Kaitan UU Nomor 18 Tahun 2012 Tentang Pangan ini dengan penerapan
bioteknologi dalam bidang pangan atau rekayasa genetik pangan ini sebenarnya terdapat
dalam poin-poin penting yaitu terkait dengan pengertian produk pangan rekayasa genetik
itu sendiri, terkait dengan penyelenggaraan keamanan pangan bagi manusia yang
mengonsumsi, hubungan pemerintah dan peran serta masyarakat dalam membatasi dan
mengontrol produksi maupun pengedaran rekayasa genetik pangan ini, tentang syarat dan
pendapatan persetujuan keamanan pangan, lalu yang terakhir adalah sanksi dan ketentuan
pidana bagi pihak-pihak yang melanggar ketentuan yang terdapat dalam UU tersebut
yaitu bagi pelanggar yang mengedarkan produk rekayasa genetik pangan yang belum
mendapatkan persetujuan keamanan pangan oleh pemerintah. Pengaturan-pengaturan
tersebut dibuat supaya pelaku kegiatan rekayasa genetik pangan atau bioteknologi bidang
pangan mengerti akan hal-hal yang pantas untuk dilakukan maupun hal-hal yang
menimbulkan kerugian serta membahayakan orang-orang banyak dalam produksi
rekayasa genetik pangan tersebut. Paling aman memang mengonsumsi makanan yang
berasal dari tanaman yang ditumbuhkan secara alami.
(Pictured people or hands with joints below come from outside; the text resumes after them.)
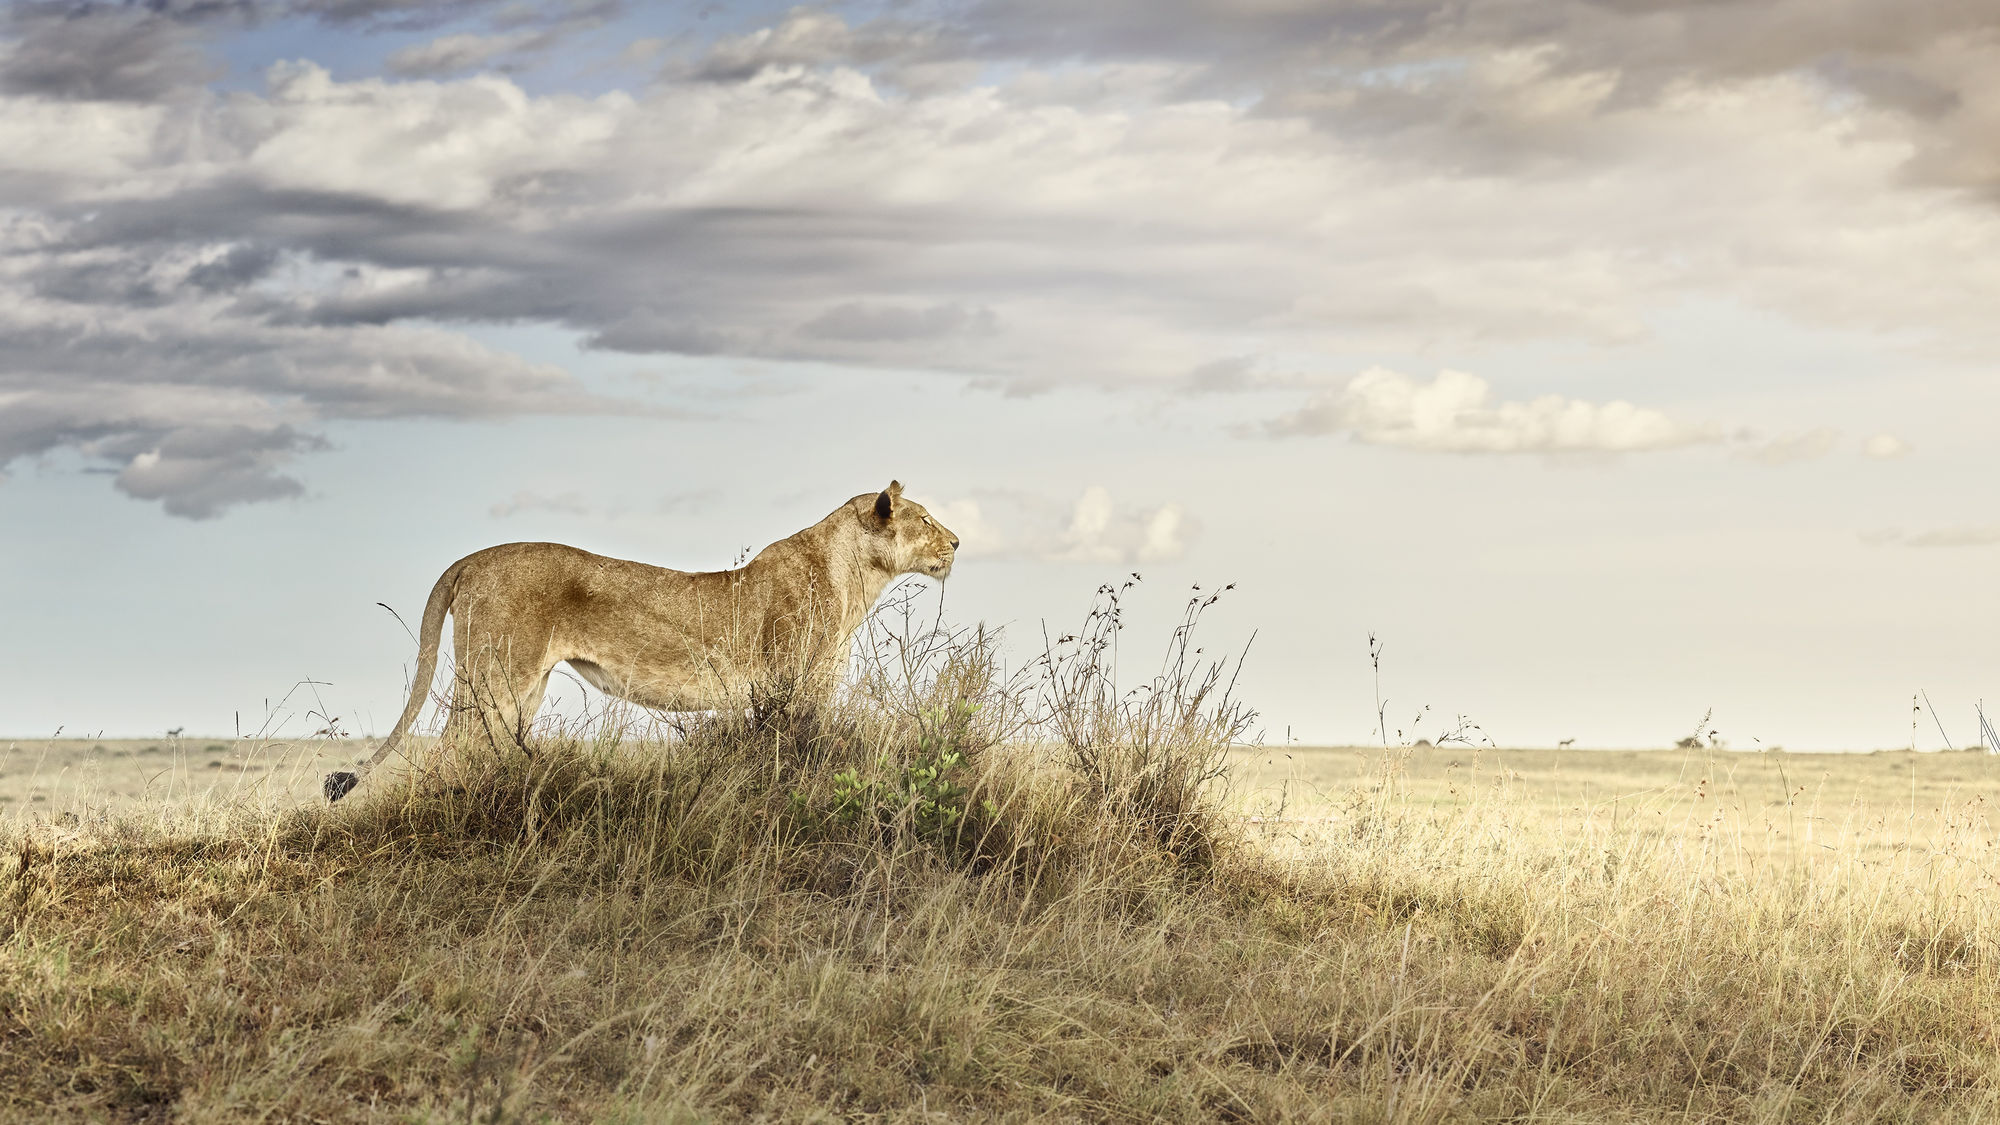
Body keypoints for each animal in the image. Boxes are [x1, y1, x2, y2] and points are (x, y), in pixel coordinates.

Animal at [323, 481, 958, 802]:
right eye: (925, 520)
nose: (956, 541)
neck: (855, 576)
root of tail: (471, 558)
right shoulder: (791, 684)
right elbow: (799, 755)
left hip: (521, 690)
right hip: (497, 678)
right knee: (449, 750)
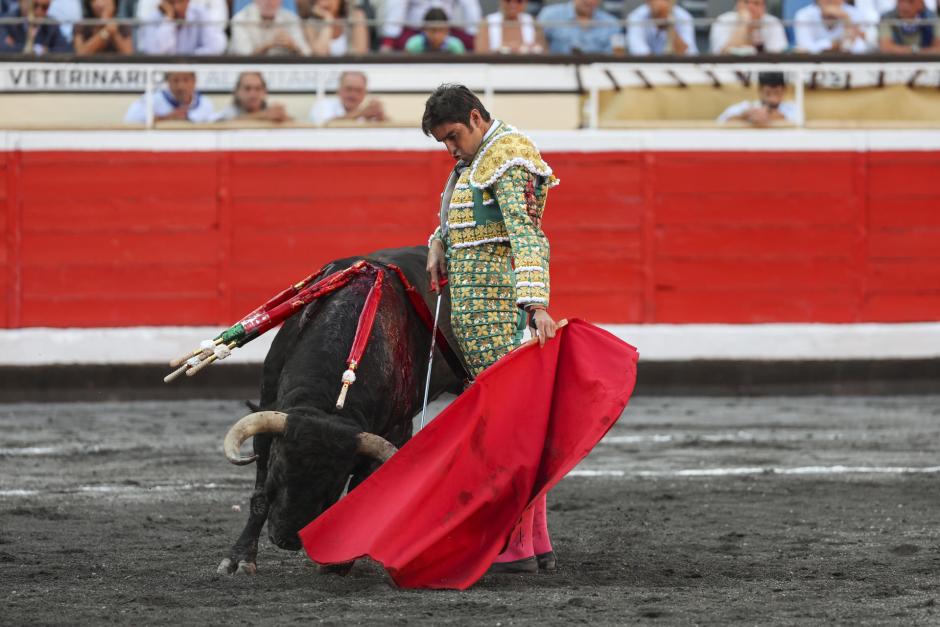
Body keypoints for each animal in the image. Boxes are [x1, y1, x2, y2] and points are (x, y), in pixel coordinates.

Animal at [214, 248, 462, 576]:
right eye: (280, 471)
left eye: (334, 483)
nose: (287, 539)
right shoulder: (267, 414)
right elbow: (258, 497)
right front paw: (239, 558)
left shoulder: (395, 431)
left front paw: (338, 561)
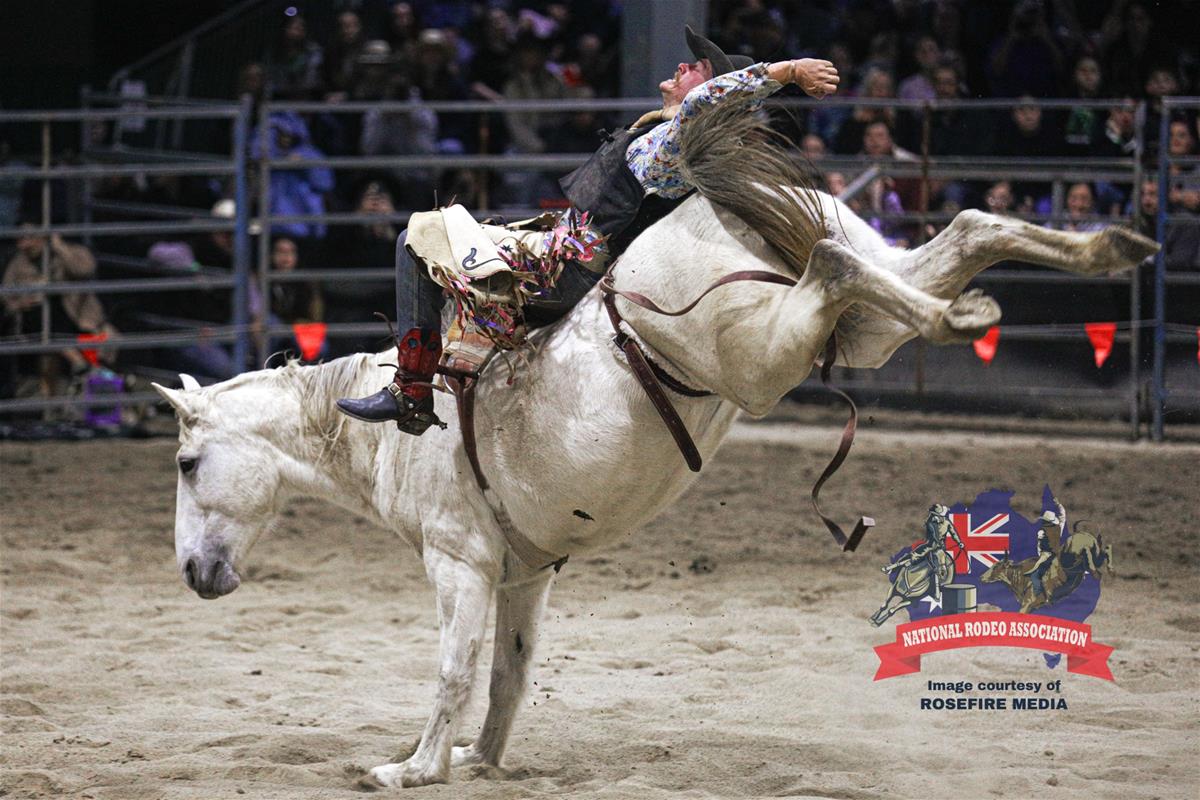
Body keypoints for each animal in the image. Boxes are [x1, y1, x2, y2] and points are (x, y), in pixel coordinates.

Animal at [153, 105, 1157, 787]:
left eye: (187, 464)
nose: (194, 574)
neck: (391, 428)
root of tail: (704, 204)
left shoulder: (459, 560)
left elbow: (453, 667)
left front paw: (413, 766)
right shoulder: (523, 572)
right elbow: (509, 673)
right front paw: (480, 758)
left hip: (764, 352)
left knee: (840, 269)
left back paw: (974, 312)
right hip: (858, 322)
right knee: (955, 236)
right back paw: (1095, 252)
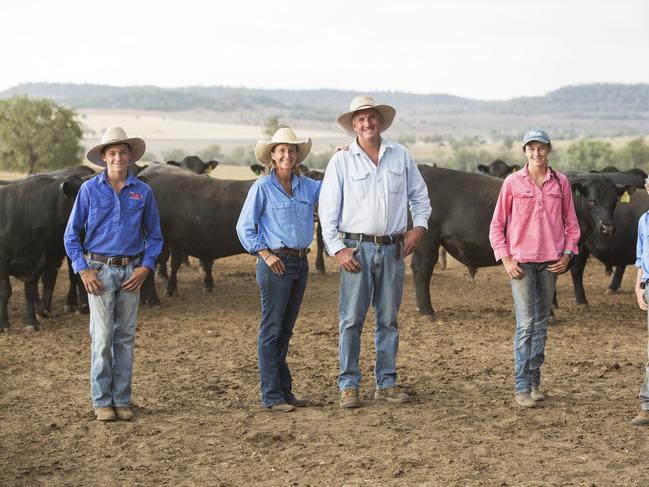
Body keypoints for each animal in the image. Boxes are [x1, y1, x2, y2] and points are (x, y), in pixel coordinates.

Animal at [0, 175, 83, 332]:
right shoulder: (3, 261)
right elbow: (5, 291)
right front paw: (4, 324)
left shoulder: (37, 260)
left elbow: (30, 292)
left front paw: (32, 322)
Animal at [412, 166, 632, 316]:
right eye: (592, 200)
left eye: (614, 201)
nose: (608, 228)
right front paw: (549, 312)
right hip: (428, 238)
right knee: (422, 269)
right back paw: (427, 311)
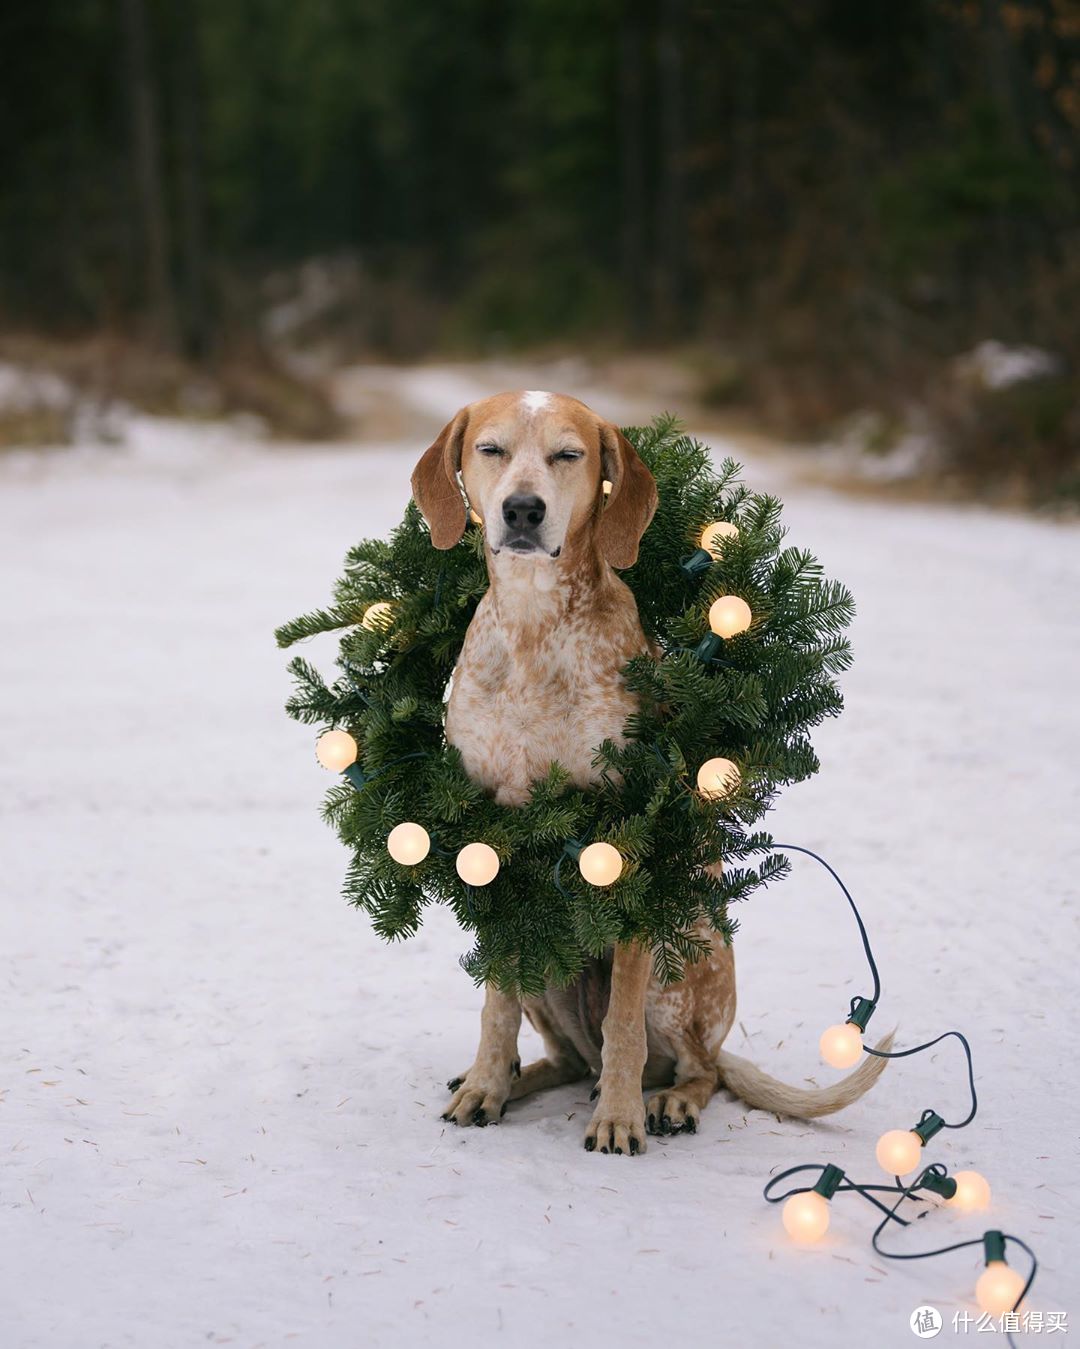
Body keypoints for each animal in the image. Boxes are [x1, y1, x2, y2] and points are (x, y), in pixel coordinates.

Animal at [409, 393, 889, 1160]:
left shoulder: (626, 839)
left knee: (695, 1067)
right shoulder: (493, 834)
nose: (522, 509)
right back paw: (515, 1078)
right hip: (548, 964)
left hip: (678, 956)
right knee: (568, 1056)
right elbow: (496, 1004)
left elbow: (623, 1027)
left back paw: (669, 1100)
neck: (534, 630)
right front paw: (485, 1083)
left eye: (568, 455)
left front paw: (619, 1117)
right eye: (490, 449)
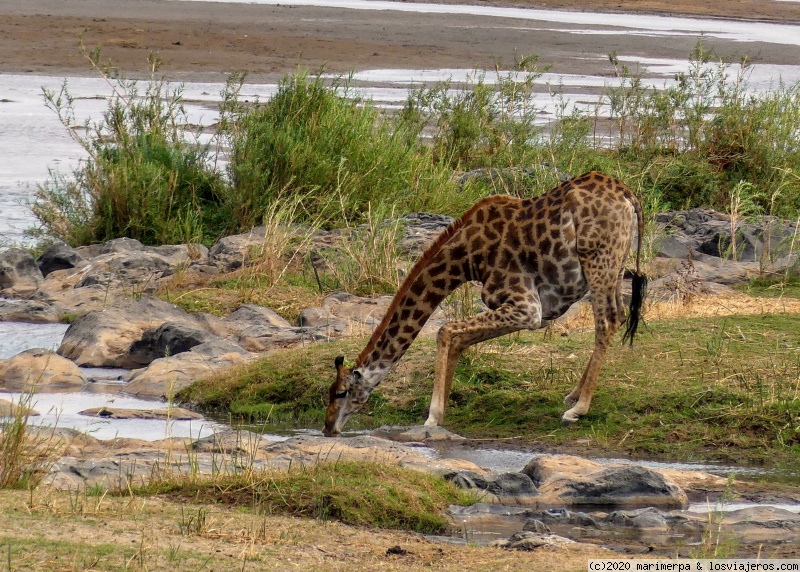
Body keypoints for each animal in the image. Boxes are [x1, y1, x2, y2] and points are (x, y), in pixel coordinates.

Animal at [322, 172, 648, 436]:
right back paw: (574, 395)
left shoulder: (526, 308)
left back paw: (578, 409)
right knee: (618, 316)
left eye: (340, 393)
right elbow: (458, 339)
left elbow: (445, 330)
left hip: (598, 258)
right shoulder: (529, 310)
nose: (327, 428)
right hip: (614, 262)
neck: (465, 258)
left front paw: (432, 417)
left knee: (606, 320)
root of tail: (627, 194)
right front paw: (441, 413)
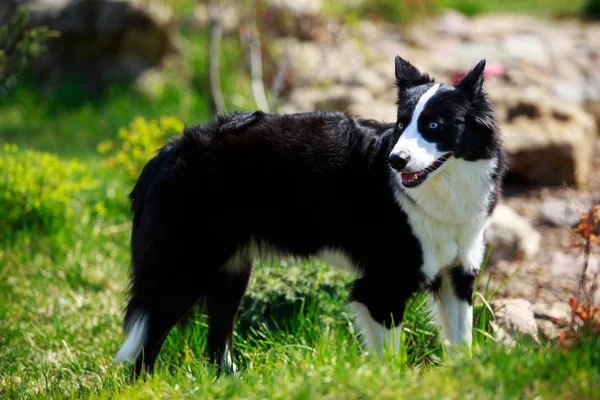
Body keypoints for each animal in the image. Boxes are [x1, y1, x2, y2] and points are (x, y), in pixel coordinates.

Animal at [112, 56, 506, 376]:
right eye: (400, 124)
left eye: (434, 126)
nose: (396, 161)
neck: (445, 187)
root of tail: (165, 153)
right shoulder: (382, 285)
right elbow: (392, 356)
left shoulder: (458, 275)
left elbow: (461, 342)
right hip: (184, 268)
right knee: (146, 343)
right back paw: (144, 385)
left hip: (232, 271)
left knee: (217, 337)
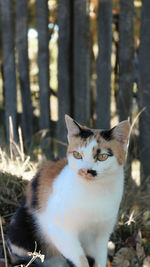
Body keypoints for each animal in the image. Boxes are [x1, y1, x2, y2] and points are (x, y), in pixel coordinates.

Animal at [7, 115, 130, 267]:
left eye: (102, 157)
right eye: (77, 155)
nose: (85, 170)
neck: (95, 192)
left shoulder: (102, 234)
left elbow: (100, 260)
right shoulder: (60, 231)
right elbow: (81, 259)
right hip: (22, 225)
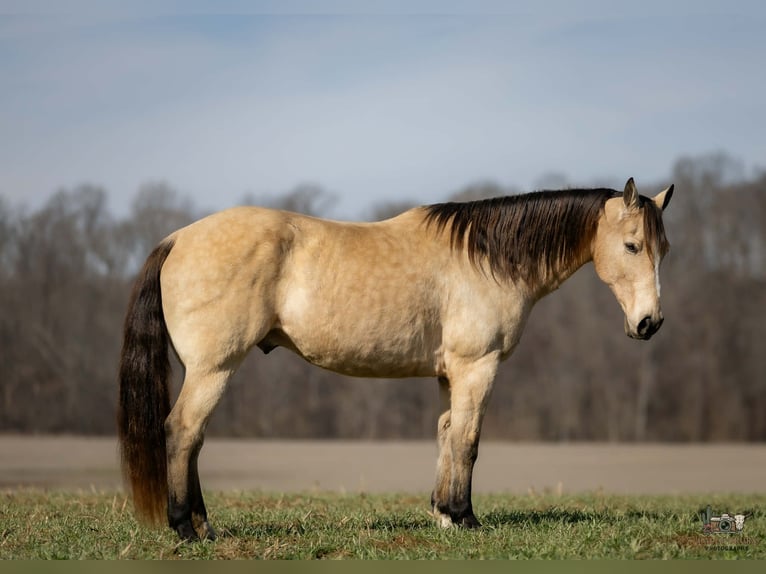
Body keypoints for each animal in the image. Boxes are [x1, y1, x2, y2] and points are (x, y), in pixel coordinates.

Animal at [118, 177, 673, 540]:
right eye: (632, 245)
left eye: (663, 249)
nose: (649, 323)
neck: (486, 258)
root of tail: (177, 239)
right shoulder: (478, 366)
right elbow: (469, 441)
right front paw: (466, 517)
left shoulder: (450, 373)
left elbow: (446, 433)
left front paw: (443, 513)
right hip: (214, 368)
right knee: (183, 432)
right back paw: (185, 528)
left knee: (193, 439)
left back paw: (203, 525)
Resiko kesehatan dari tanaman
yang mengalami proses genetically modified organism (GMO) masih perlu kajian
panjang, namun kembali lagi, bioteknologi merupakan langkah kemajuan era moderen

yang kita tinggali saat ini. Keberhasilan rekayasa genetik untuk pangan berhadapan
dengan tingkat penerimaan konsumen, sehingga dalam pelaksanannya perlu sekali untuk
dikontrol dan diawasi agar tidak terjadi hal-hal yang menimbulkan kerugian bagi pihak
konsumen yaitu masyarakat luas hanya untuk mencari keuntungan saja dalam
produksinya.

Referensi:
Smith JE. 2004. Biotechnology; Studies in Biology. Ed ke-4. Cambridge: Inggris.